Putting all these implementation benefits of Develocity Test Distribution and Gradle Build Tool itself aside, Test Distribution really decreased our feedback cycles. Our previous implementation of splitting tests had some scalability issues as well as unbalanced partition durations, so that the parallelization factor maxed out at around 16 tests, resulting in a test time of 30-40 min. 

As Test Distribution has less overhead, it allows us to increase the distribution factor. Currently, we’re at 42 parallel tests (but more would be possible) resulting in a feedback time of 10-15 min (a decrease of around 3X). This is important because leadership doesn’t want to compromise on test quality or developer productivity.

What other Develocity features is your team using and what benefits have you seen?

We use Build Scan® to monitor changes in builds over a longer time window. Build Scan allows us to keep a history of builds and their tests which allows for flakiness analysis. Also, the option to search through the dependencies of all included builds is another great feature.

 

Searching through the dependencies of all included builds using Develocity Build Scan

We use the local Build Cache on developer machines and the Remote Build Cache for CI, as well as on developer machines. The Remote Build Cache is especially useful when you have a large number of CI worker machines.

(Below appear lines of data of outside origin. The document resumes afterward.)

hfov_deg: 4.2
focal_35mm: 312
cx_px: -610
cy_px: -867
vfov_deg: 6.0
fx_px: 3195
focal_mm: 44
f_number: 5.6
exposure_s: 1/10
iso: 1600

Finally, we leverage Develocity Failure Analytics and Performance Dashboards. We use the test analytics page for flaky test analytics. Specifically, we use it to prioritize which tests to fix next based on the level of flakiness and scope of impact. Analyzing the trend of test flakiness can also reveal very rare race conditions if there’s an unexpected spike in flakiness compared to the baseline. We experienced an incident where a race condition was detected by an increase in flaky tests, and the fix was validated by an immediate decrease.

 

Historical test flakiness data

What impact if any do you think Develocity has had on your developer experience?

Develocity is very valuable for our platform team as it helps to maintain builds and provide a good developer experience, even though it’s a small team. Additionally, other engineers that take care of test flakiness value Build Scan history and test data. 

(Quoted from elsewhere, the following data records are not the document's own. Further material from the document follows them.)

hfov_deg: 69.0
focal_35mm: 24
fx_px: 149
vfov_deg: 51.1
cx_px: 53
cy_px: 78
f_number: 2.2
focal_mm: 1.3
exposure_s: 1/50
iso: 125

Most other engineers don’t think explicitly about Develocity, but only indirectly experience the benefits of faster builds via the Remote Build Cache and Test Distribution—and that’s a good thing. The results of good developer productivity engineering should seamlessly blend into developers’ work. Mostly, people only notice developer productivity engineering when it’s absent or when there are hiccups.

What are your next steps with respect to Develocity and your Developer Productivity Engineering efforts? 

We haven’t yet fully rolled out our own “Gradle OCI plugin”, but the plan is to apply it for all projects that build or use container images. This allows all projects to take full advantage of Develocity Test Distribution right out of the box.

Also, while we already use Develocity effectively to analyze test flakiness, there’s much more we can do to fully leverage all of the available data and act on it more consistently.

Any parting words of advice? 

We recommend that all engineering teams should invest in Developer Productivity Engineering. In particular, Develocity can help improve your developer experience.

Apart from Develocity, we also want to emphasize that the Gradle Build Tool has been key to improving our developer experience. It’s not just a great build system for compiling Java code or Android apps, but a reliable general-purpose build automation technology.